If you include the 2.2 million people the government doesn’t count, claiming they haven’t looked for work over the past month, and another 9 million forced into part-time hours, the unemployment and underemployment rate rose to 16.5 percent—nearly 26 million workers.

Those out of work for six months or more, many of whom no longer get unemployment benefits, climbed to nearly 4.4 million, a record high. Take-home pay has been cut for about 80 percent of the workforce with the average workweek down to 33 hours. Increasing numbers of employers are also forcing workers to take unpaid leaves.

Over the past several months, government officials have pointed to some statistics indicating that the economy was starting to recover from its precipitous decline. The latest job figures “sprayed some Round-Up on the green shoots,” David Shulman, an economist at the UCLA Anderson Forecast, told the Washington Post. “Green shoots” is the term Federal Reserve chairman Ben Bernanke began using in March to describe what he claims are signs of economic improvement.

A day prior to the release of June’s unemployment figures, the Institute for Supply Management reported that manufacturing activity in June declined at the slowest pace in 10 months.
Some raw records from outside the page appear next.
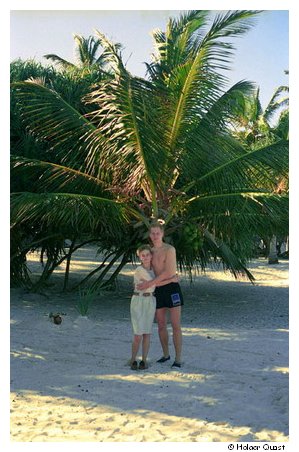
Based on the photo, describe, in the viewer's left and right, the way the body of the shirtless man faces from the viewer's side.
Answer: facing the viewer and to the left of the viewer

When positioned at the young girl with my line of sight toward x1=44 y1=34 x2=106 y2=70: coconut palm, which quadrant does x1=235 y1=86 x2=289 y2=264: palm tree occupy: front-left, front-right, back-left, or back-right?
front-right

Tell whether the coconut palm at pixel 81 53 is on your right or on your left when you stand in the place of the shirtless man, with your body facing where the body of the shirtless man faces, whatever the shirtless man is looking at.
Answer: on your right

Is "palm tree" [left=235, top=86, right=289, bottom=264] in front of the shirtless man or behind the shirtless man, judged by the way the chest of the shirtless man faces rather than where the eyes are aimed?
behind

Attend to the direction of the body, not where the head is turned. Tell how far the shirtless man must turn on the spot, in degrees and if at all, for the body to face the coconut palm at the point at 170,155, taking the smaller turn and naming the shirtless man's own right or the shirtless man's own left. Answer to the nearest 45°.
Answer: approximately 135° to the shirtless man's own right

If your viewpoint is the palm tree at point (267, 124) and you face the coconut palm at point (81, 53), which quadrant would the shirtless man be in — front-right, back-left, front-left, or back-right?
front-left
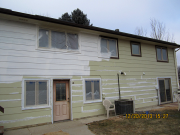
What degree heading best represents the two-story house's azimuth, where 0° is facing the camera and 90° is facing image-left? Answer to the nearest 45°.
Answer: approximately 315°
Investor’s Business Daily hailed this as “the latest ‘green shoots’ signal that the recession may have bottomed out.” A Commerce Department report July 2 said factory orders rose 1.2 percent in May, but the steepest decline in jobs continues to be in industrial production and construction. In June 136,000 manufacturing and 79,000 construction jobs were cut. Total jobs eliminated in these two areas since December 2007 are 1.9 million and 1.3 million respectively.

Barack Obama administration officials described the slight reduction in the hundreds of thousands of jobs being slashed each month as a sign that the “stimulus” spending package passed earlier this year is working. From November to March employers cut an average of 670,000 jobs each month. From April to June, this slowed to 436,000 a month.

“We’re seeing a kind of leveling off here,” Labor Secretary Hilda Solis told the New York Times. At the time of its passage, Obama promised the $787 billion “stimulus” plan would save or create 3.5 million jobs over the next two years.

Average unemployment in the 16 European countries comprising the Eurozone rose to 9.5 percent in May, a 10-year high, up from 9.3 percent in April. In Spain the official rate tops 18 percent.

In another development, the number of U.S. banks collapsing this year rose to 52. On July 2 banking authorities shut six regional banks in Illinois and one in Texas. In 2008, 25 banks failed.